After the tender watercolour fragility of Byredo’s 2013 release – Inflorescence, this years floral – Flowerhead, is the absolute opposite. It’s an enormous tuberose and jasmine madam that makes Robert Piguet’s notorious Fracas seem like a wuss. Which is quite an achievement.
The words ‘tuberose and jasmine’ are rarely uttered on Odiferess. I dislike this pairing as much as I dislike smoked salmon. It’s possible that my hatred of the slippery fishy dreadfulness stems from my sisters wedding banquet, where as a child bridesmaid I ran to my mum in terror at the fact that the waiters appeared to be delivering plates of dead goldfish to our tables. It doesn’t smell very pleasant either, which is exactly how I feel about a gargantuan dose of tuberose and jasmine.
So why am I writing about it? Because I think it’s brilliant.
Byredo’s website describes it thus:
“IN THE TRADITIONAL INDIAN WEDDING FLOWER HEADS ARE STRUNG TOGETHER ON GIANT LEIS, INCLUDING JAIMALA GARLANDS WHICH ARE EXCHANGED BETWEEN BRIDE AND GROOM AS A TOKEN OF MUTUAL RESPECT. COUPLES ARE OFTEN SHOWERED WITH PETALS BY THE GROOM'S BROTHER FOR SPIRITUAL PROTECTION. FLOWERS ARE ABUNDANT; FROM THE MANDAP WEDDING CANOPY, WHICH IS ENTIRELY COVERED IN EXOTIC BLOOMS, TO THE SPIRITUAL POOJA ROOMS AND VERANDAHS, THE EXPLOSION OF COLOUR IS WILDLY CELEBRATORY AND THE SCENT IS OVERWHELMING.”
Overwhelming indeed. It echoes it’s name in it’s atmosphere. The suffix of ‘head’ emphasizes whatever it follows. E.g. in expletives, we refer to someone who is a complete shit as a ‘shithead’, someone who lives primarily for the pursuit of wealth is a ‘breadhead’. In ‘Flowerhead’ we find a sense of extremism, an excessive slap in the face of white floral hedonism. Flowerhead does not have a complex structure, it’s simply a whopping great unapologetic dose of tuberose, jasmine and spikey wood. I can’t describe it’s precise scent any further than that, it is what it is.
There’s been a trend in recent months for barely perceptible fragrances where subtlety is favoured over character. It’s affected both the niche and mainstream market and has resulted in many perfume lovers being dissatisfied with poor longevity and the fact that they actually have to put nose to wrist to smell their own perfume. As the main point of perfume is it’s ability to scent the air around us, this is a bit rubbish. Flowerhead is capable of bombasting all noses within a 10 foot radius, for that reason, it will be received with great pleasure by those bored of fragrant will-o'-the-wisps.

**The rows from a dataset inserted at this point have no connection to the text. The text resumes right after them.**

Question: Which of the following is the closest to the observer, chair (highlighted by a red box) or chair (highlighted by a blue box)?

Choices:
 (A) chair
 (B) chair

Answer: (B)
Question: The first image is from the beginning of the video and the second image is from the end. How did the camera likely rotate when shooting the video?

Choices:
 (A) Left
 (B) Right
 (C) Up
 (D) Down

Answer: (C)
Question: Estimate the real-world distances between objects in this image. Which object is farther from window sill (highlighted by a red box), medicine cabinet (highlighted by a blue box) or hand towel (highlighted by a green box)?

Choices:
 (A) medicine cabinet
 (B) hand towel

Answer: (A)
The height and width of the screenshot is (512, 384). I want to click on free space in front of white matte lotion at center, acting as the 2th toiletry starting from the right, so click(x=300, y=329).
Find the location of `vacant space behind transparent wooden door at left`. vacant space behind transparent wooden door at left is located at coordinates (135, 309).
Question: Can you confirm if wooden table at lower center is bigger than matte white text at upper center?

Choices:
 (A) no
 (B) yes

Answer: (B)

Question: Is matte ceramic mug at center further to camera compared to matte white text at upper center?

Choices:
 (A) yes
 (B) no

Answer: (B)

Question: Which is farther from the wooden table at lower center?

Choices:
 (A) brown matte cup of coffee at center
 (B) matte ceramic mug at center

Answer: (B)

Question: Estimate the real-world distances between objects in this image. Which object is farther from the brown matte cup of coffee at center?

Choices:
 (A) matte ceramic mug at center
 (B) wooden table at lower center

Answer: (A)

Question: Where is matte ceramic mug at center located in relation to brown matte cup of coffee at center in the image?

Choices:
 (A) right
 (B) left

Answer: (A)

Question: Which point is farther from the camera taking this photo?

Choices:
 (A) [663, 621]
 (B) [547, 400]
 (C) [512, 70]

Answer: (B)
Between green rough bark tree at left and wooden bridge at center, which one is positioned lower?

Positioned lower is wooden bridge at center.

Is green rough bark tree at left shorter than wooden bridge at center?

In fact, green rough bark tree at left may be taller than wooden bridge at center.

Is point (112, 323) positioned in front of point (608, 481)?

Beth Ditto - lead singer of The Gossip
Flowerhead will be greatly loved by those seeking a perfume that has the mettle and noisiness of a pre-reform Estee Lauder. In personality, it reminds me of the indie scene darling - Beth Ditto. She’s brash, strident, enormous and boisterous, loved and loathed in equal measures, and she’s in possession of an army of enchanted fans. I imagine that Flowerhead, alike Beth, will become a cult classic.
It was the ideal choice with which to break my fast, abstinence must be followed with excess.